__WHAT YOU SHOULD DO__: Lay out everything from the line containing "family: Fagaceae" down to the line containing "scientific name: Cladonia floerkeana" as a Markdown table with two columns, Number and Line, counting each line in order and skipping any blank ones.

>> Start AVAILABLE RECORDS

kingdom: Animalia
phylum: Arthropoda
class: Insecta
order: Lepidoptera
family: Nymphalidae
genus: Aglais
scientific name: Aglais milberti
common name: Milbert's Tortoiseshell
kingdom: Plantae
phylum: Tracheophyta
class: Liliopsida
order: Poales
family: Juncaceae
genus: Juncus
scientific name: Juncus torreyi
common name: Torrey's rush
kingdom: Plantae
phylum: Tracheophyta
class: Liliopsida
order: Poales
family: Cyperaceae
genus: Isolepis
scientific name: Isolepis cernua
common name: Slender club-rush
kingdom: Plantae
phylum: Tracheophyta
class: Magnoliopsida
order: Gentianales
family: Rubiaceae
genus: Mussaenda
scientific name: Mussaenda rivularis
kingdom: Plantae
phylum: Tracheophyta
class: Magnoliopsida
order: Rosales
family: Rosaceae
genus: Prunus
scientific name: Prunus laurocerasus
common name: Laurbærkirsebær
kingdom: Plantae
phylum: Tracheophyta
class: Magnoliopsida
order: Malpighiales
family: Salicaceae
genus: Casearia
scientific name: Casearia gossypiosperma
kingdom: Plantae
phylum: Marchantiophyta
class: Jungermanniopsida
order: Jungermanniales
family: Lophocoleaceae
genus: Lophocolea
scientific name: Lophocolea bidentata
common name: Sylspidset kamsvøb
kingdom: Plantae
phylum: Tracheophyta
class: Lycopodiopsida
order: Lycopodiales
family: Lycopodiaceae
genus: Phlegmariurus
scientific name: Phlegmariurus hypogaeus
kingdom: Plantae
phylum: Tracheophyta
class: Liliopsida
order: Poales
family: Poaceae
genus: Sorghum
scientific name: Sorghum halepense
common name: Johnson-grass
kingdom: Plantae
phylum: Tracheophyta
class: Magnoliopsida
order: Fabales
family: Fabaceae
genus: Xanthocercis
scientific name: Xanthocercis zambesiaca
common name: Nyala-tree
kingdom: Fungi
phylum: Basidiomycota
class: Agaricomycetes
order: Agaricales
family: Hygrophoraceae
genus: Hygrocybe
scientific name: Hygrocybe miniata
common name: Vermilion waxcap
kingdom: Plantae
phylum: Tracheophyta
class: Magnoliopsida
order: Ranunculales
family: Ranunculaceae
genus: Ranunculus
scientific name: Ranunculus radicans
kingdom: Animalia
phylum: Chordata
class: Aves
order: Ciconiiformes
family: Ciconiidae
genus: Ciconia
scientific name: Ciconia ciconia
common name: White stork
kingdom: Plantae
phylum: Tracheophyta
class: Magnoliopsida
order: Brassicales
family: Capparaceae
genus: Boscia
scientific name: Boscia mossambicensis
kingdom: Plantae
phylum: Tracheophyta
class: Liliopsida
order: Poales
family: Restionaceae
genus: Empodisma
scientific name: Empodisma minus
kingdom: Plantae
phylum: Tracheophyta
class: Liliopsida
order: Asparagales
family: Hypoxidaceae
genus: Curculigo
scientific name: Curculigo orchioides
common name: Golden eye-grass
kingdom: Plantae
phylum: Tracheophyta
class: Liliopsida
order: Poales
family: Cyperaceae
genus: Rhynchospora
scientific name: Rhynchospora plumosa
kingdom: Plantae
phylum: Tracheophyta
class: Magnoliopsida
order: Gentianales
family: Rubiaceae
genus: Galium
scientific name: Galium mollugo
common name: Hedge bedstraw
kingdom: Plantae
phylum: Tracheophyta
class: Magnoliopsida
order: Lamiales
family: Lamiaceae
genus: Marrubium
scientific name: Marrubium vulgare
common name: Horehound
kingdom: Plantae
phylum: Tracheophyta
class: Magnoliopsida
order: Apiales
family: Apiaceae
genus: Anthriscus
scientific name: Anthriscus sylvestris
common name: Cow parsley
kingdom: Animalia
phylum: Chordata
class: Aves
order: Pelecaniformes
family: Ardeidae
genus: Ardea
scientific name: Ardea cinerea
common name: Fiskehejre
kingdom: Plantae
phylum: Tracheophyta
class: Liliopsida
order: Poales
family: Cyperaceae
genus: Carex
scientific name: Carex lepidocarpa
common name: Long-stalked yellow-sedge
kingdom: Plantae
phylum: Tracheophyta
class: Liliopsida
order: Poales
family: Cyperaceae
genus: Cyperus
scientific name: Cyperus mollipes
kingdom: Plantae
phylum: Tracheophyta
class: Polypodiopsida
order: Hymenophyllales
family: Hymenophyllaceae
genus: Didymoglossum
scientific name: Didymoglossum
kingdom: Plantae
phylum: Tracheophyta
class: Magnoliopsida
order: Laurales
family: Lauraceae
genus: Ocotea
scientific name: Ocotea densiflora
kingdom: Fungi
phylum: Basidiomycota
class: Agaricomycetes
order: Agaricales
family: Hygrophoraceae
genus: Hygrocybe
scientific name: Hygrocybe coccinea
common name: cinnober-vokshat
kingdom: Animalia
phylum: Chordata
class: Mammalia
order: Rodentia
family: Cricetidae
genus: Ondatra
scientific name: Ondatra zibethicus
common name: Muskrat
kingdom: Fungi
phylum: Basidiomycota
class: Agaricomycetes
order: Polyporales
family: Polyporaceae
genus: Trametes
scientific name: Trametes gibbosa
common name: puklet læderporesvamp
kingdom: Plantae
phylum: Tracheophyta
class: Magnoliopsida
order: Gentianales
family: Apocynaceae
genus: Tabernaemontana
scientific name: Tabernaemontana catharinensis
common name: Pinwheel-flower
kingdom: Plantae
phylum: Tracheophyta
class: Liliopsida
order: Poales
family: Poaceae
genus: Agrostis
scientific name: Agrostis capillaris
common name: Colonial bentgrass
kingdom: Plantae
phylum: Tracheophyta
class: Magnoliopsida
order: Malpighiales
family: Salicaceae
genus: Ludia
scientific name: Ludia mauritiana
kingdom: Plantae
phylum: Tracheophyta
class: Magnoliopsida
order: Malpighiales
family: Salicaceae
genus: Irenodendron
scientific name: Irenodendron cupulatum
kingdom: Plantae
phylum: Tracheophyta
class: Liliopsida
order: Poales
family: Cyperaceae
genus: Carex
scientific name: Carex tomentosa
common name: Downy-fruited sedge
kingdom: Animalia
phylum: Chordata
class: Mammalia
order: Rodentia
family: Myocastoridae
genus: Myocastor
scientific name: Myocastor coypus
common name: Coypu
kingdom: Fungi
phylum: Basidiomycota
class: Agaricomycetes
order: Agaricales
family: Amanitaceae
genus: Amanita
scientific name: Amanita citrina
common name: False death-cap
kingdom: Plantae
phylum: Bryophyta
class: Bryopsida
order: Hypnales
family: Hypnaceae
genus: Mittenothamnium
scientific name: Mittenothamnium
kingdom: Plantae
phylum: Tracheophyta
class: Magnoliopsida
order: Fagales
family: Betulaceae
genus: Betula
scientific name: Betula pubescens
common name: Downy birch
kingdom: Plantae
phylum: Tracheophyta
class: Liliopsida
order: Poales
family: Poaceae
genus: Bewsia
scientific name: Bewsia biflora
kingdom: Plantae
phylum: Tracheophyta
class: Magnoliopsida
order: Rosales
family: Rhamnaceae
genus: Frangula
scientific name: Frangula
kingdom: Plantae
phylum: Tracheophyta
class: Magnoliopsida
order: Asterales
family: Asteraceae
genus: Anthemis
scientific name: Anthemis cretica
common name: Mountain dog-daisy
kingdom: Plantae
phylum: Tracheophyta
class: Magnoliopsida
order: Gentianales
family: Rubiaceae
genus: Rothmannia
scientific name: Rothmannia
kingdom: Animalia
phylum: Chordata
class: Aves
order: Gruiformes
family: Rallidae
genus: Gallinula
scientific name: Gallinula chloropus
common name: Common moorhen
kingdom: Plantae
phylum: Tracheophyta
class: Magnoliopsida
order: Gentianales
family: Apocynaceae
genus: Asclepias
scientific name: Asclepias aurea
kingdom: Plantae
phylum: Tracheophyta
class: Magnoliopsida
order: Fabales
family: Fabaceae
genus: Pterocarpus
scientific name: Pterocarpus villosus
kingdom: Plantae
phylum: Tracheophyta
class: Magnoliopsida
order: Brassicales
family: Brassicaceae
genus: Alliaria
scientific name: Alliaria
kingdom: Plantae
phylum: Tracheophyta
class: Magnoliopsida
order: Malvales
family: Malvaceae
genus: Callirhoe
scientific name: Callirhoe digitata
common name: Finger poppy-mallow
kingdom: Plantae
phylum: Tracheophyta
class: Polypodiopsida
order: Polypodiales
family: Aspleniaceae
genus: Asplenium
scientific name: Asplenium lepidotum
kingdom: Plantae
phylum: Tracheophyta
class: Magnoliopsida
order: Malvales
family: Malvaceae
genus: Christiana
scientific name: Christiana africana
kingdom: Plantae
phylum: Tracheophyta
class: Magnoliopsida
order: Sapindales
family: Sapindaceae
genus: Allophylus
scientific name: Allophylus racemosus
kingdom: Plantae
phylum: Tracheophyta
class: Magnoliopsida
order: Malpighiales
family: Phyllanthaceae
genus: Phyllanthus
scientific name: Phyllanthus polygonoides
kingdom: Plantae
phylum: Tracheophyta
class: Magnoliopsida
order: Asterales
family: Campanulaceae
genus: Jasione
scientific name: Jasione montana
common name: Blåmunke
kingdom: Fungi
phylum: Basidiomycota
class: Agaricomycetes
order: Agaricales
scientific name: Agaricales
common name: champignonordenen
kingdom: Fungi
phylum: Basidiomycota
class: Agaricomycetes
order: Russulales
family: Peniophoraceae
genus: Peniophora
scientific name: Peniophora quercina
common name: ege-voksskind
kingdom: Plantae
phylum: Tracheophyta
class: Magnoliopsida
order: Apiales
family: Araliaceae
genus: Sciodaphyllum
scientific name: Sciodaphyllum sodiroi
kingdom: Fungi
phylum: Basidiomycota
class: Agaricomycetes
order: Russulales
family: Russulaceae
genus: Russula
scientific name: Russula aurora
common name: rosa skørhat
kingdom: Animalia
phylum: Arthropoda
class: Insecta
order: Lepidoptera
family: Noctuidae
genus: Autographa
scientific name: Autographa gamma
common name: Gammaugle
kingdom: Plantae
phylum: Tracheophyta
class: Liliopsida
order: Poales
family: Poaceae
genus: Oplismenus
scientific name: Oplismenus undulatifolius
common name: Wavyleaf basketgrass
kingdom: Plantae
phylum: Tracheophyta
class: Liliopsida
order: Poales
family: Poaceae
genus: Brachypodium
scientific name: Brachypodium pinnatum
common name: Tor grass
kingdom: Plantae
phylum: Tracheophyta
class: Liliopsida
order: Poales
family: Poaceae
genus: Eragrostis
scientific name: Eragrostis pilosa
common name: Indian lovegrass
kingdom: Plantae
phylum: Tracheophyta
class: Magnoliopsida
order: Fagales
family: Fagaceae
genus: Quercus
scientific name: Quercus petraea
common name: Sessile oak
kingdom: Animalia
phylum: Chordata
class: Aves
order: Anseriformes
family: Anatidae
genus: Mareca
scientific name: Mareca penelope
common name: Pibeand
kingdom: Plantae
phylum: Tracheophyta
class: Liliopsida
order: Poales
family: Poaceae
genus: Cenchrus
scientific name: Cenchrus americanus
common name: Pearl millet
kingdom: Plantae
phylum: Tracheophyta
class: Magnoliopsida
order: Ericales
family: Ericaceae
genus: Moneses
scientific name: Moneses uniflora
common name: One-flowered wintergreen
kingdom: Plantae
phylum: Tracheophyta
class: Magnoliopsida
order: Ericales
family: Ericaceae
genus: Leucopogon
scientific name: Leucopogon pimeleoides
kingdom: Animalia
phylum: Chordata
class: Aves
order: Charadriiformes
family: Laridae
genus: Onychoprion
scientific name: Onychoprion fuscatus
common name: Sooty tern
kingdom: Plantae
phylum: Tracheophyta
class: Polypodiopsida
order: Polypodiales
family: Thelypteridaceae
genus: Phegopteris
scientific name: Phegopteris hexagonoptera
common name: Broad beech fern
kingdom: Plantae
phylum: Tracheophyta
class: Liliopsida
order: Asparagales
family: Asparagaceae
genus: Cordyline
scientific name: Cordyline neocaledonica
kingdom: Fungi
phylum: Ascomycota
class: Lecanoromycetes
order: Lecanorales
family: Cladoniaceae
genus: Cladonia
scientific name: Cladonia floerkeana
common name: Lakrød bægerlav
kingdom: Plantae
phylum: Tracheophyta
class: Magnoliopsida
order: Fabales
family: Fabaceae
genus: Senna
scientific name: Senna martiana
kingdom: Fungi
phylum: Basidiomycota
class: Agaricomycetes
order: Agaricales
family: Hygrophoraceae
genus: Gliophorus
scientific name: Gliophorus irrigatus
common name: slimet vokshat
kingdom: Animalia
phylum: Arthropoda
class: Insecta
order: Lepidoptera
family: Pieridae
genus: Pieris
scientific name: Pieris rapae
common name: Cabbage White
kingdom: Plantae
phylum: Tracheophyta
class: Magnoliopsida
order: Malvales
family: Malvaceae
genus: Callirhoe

>> End AVAILABLE RECORDS

__SOLUTION BELOW__:
| Number | Line |
|---|---|
| 1 | family: Fagaceae |
| 2 | genus: Quercus |
| 3 | scientific name: Quercus petraea |
| 4 | common name: Sessile oak |
| 5 | kingdom: Animalia |
| 6 | phylum: Chordata |
| 7 | class: Aves |
| 8 | order: Anseriformes |
| 9 | family: Anatidae |
| 10 | genus: Mareca |
| 11 | scientific name: Mareca penelope |
| 12 | common name: Pibeand |
| 13 | kingdom: Plantae |
| 14 | phylum: Tracheophyta |
| 15 | class: Liliopsida |
| 16 | order: Poales |
| 17 | family: Poaceae |
| 18 | genus: Cenchrus |
| 19 | scientific name: Cenchrus americanus |
| 20 | common name: Pearl millet |
| 21 | kingdom: Plantae |
| 22 | phylum: Tracheophyta |
| 23 | class: Magnoliopsida |
| 24 | order: Ericales |
| 25 | family: Ericaceae |
| 26 | genus: Moneses |
| 27 | scientific name: Moneses uniflora |
| 28 | common name: One-flowered wintergreen |
| 29 | kingdom: Plantae |
| 30 | phylum: Tracheophyta |
| 31 | class: Magnoliopsida |
| 32 | order: Ericales |
| 33 | family: Ericaceae |
| 34 | genus: Leucopogon |
| 35 | scientific name: Leucopogon pimeleoides |
| 36 | kingdom: Animalia |
| 37 | phylum: Chordata |
| 38 | class: Aves |
| 39 | order: Charadriiformes |
| 40 | family: Laridae |
| 41 | genus: Onychoprion |
| 42 | scientific name: Onychoprion fuscatus |
| 43 | common name: Sooty tern |
| 44 | kingdom: Plantae |
| 45 | phylum: Tracheophyta |
| 46 | class: Polypodiopsida |
| 47 | order: Polypodiales |
| 48 | family: Thelypteridaceae |
| 49 | genus: Phegopteris |
| 50 | scientific name: Phegopteris hexagonoptera |
| 51 | common name: Broad beech fern |
| 52 | kingdom: Plantae |
| 53 | phylum: Tracheophyta |
| 54 | class: Liliopsida |
| 55 | order: Asparagales |
| 56 | family: Asparagaceae |
| 57 | genus: Cordyline |
| 58 | scientific name: Cordyline neocaledonica |
| 59 | kingdom: Fungi |
| 60 | phylum: Ascomycota |
| 61 | class: Lecanoromycetes |
| 62 | order: Lecanorales |
| 63 | family: Cladoniaceae |
| 64 | genus: Cladonia |
| 65 | scientific name: Cladonia floerkeana |